Task to complete: Turn the item lines below, starting at the line that contains "class: Insecta" and ending at the line that contains "genus: Hesperozygis", into a Markdown table with the columns Row and Line. Include both end lines, skip blank lines, and leave the pictures out.

Supplied data:
+++++
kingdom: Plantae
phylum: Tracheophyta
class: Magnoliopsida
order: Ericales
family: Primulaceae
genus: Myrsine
+++++
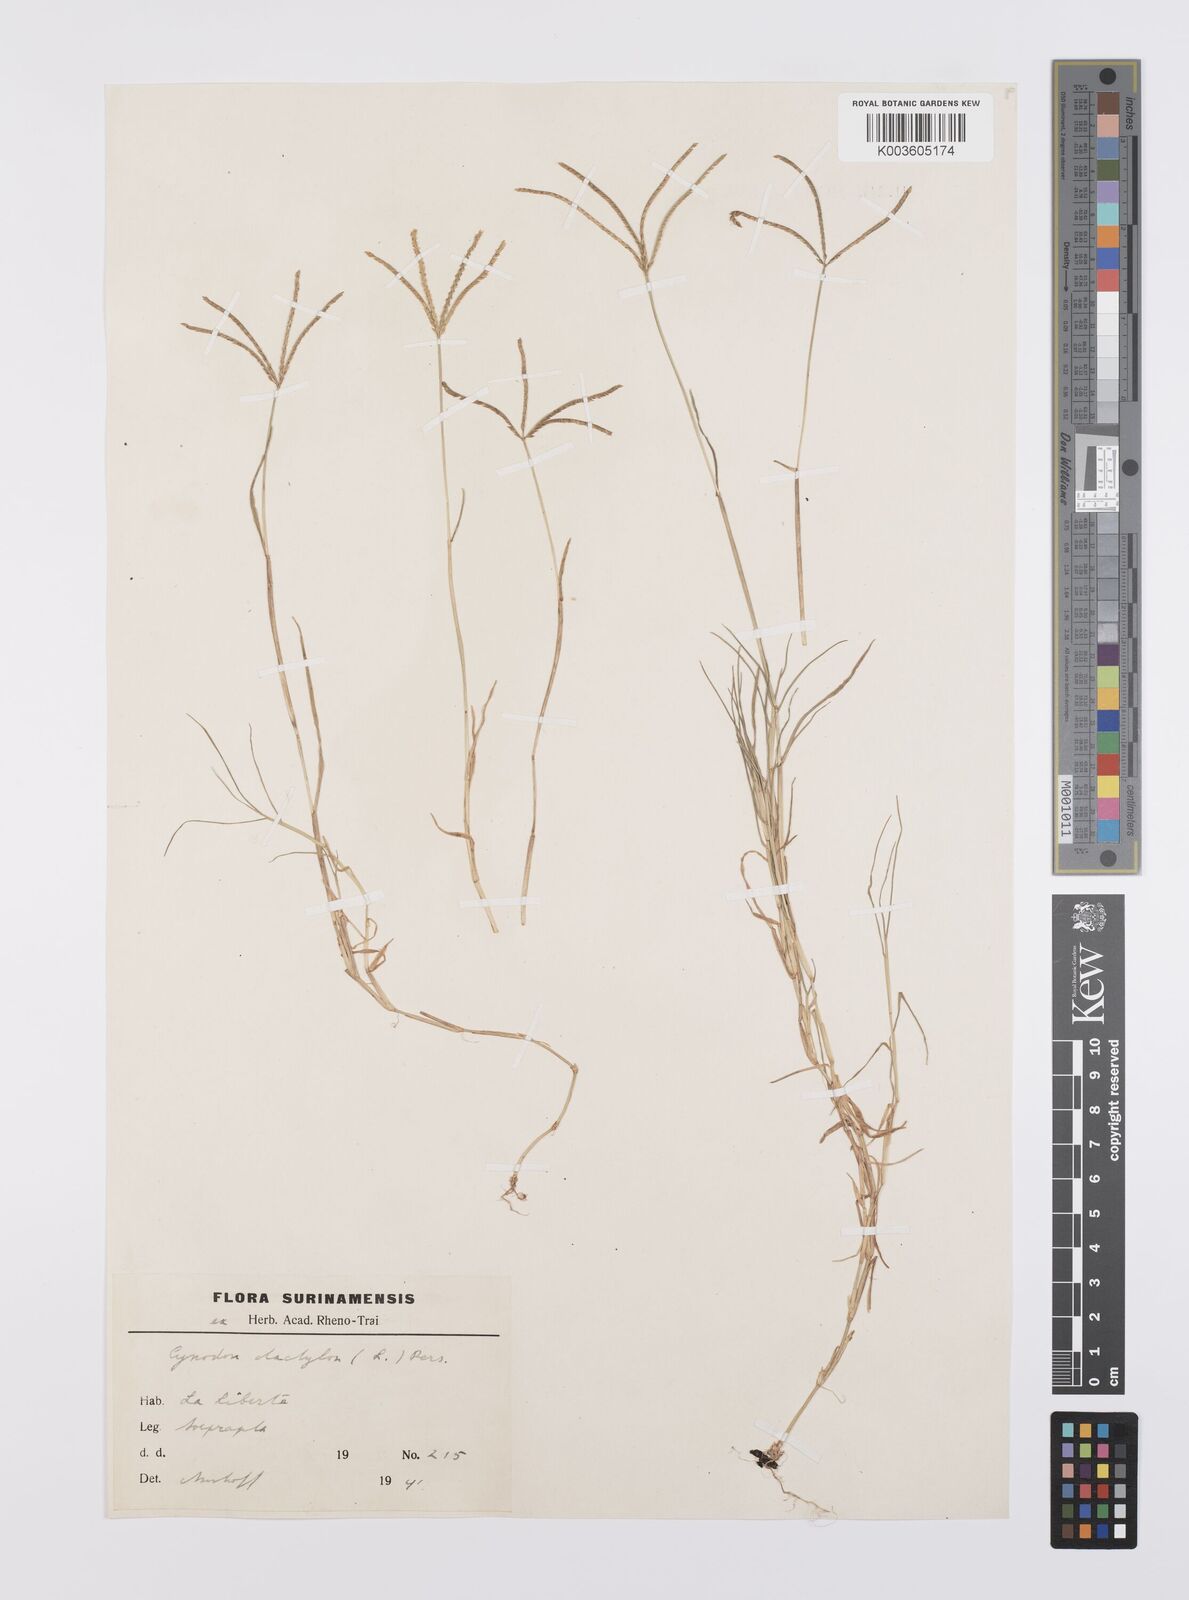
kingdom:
+++++
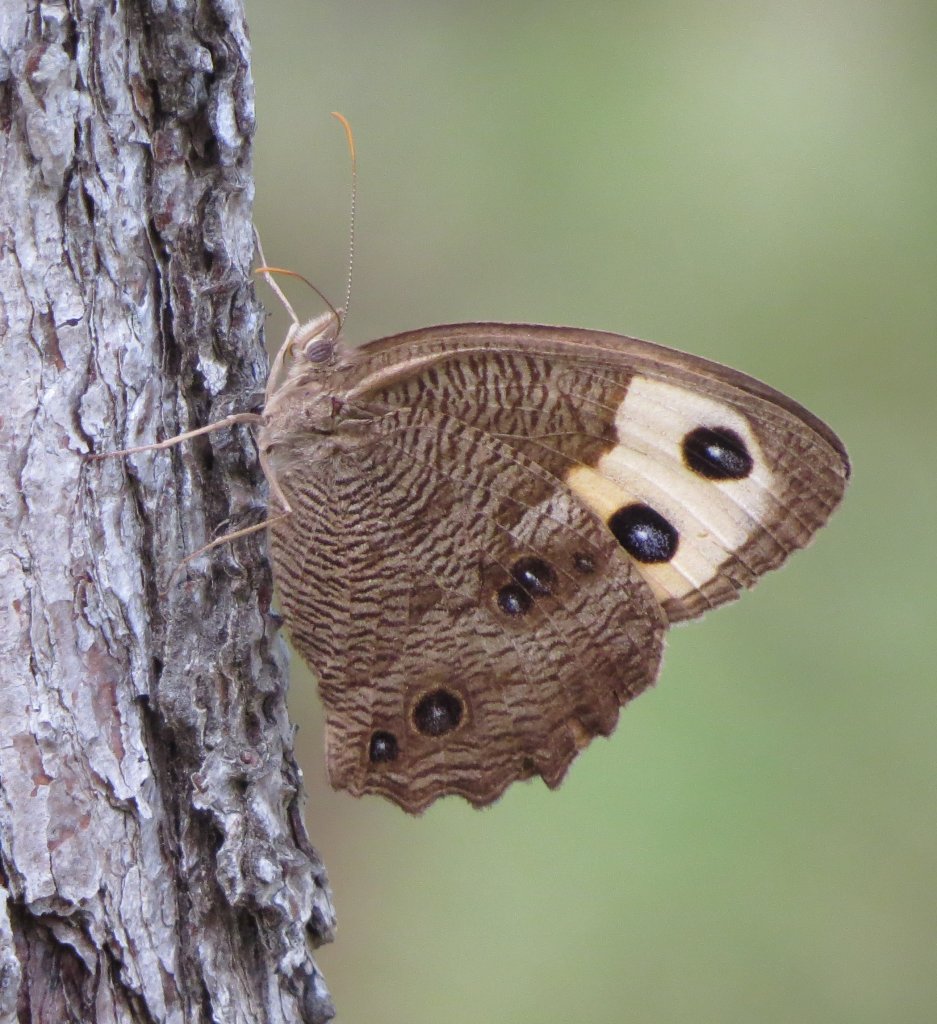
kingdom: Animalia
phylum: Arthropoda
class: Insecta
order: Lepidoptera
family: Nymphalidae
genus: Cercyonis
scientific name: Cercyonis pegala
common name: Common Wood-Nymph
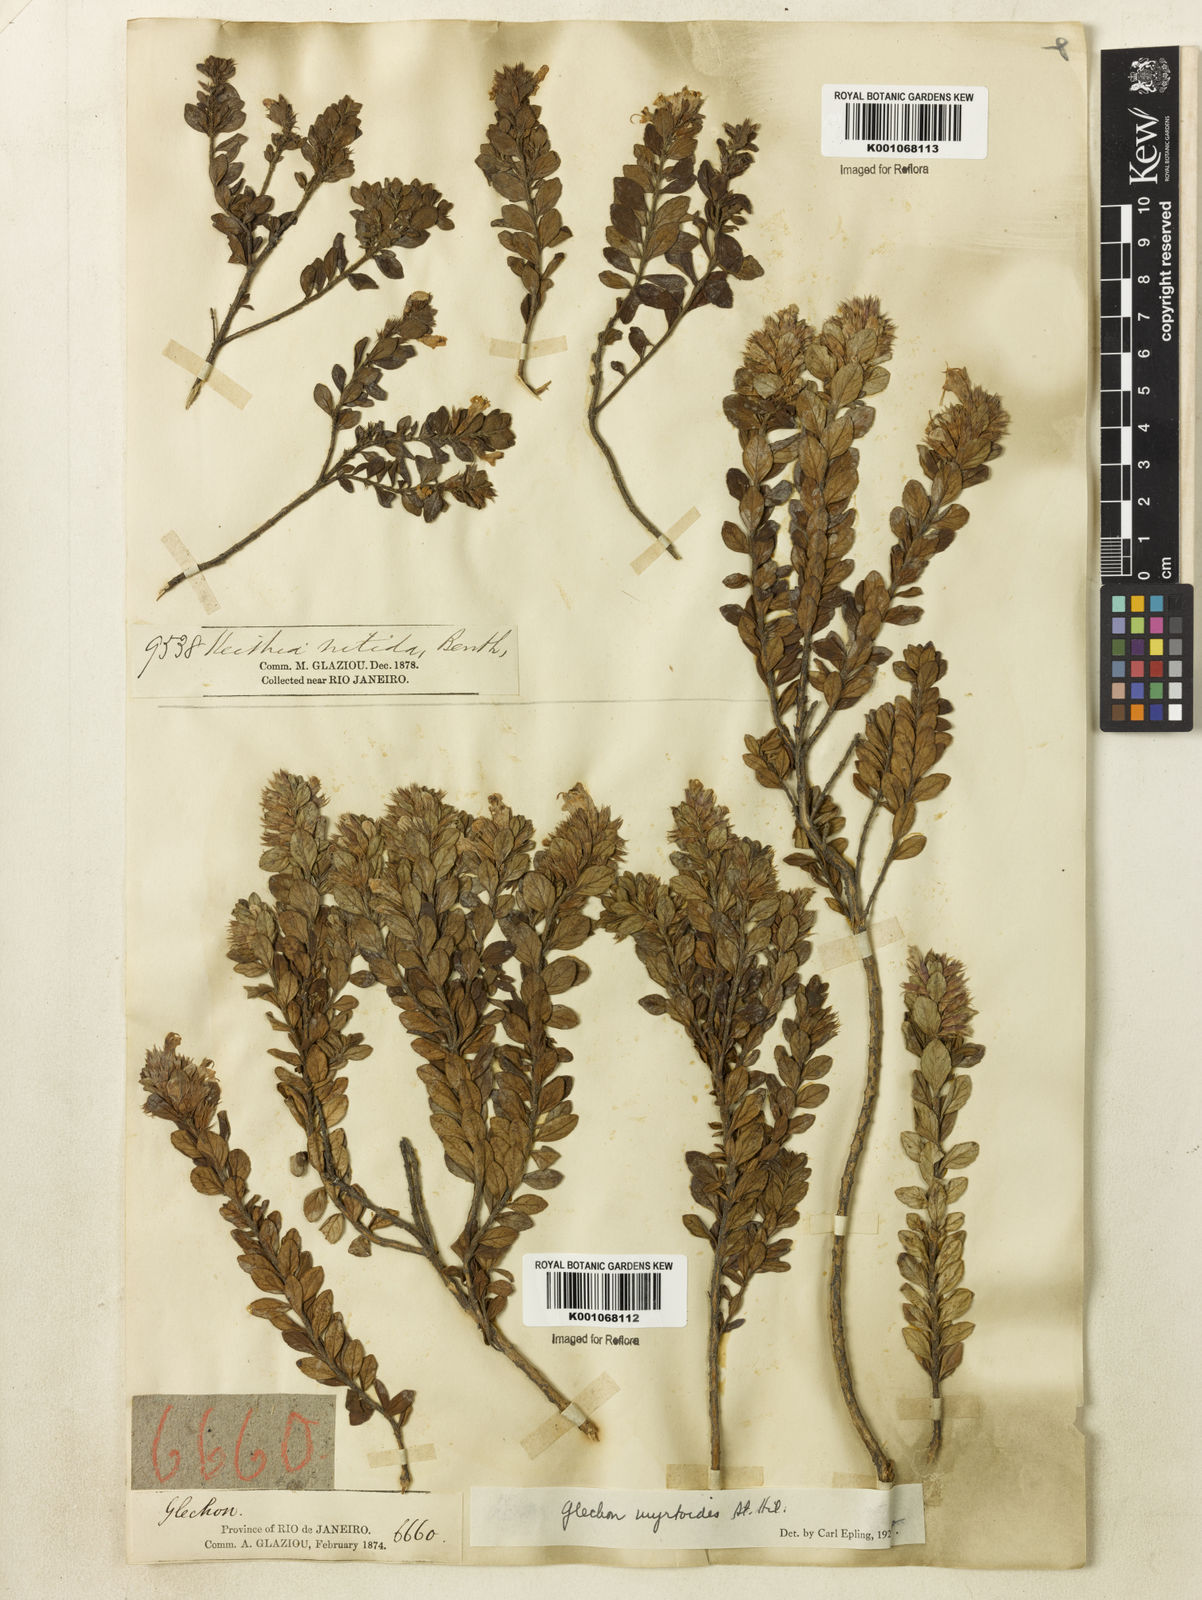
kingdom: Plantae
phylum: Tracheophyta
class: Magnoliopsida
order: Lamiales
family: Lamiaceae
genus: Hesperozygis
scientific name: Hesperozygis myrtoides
+++++
Task answer:
| Row | Line |
|---|---|
| 1 | class: Insecta |
| 2 | order: Lepidoptera |
| 3 | family: Nymphalidae |
| 4 | genus: Cercyonis |
| 5 | scientific name: Cercyonis pegala |
| 6 | common name: Common Wood-Nymph |
| 7 | kingdom: Plantae |
| 8 | phylum: Tracheophyta |
| 9 | class: Magnoliopsida |
| 10 | order: Lamiales |
| 11 | family: Lamiaceae |
| 12 | genus: Hesperozygis |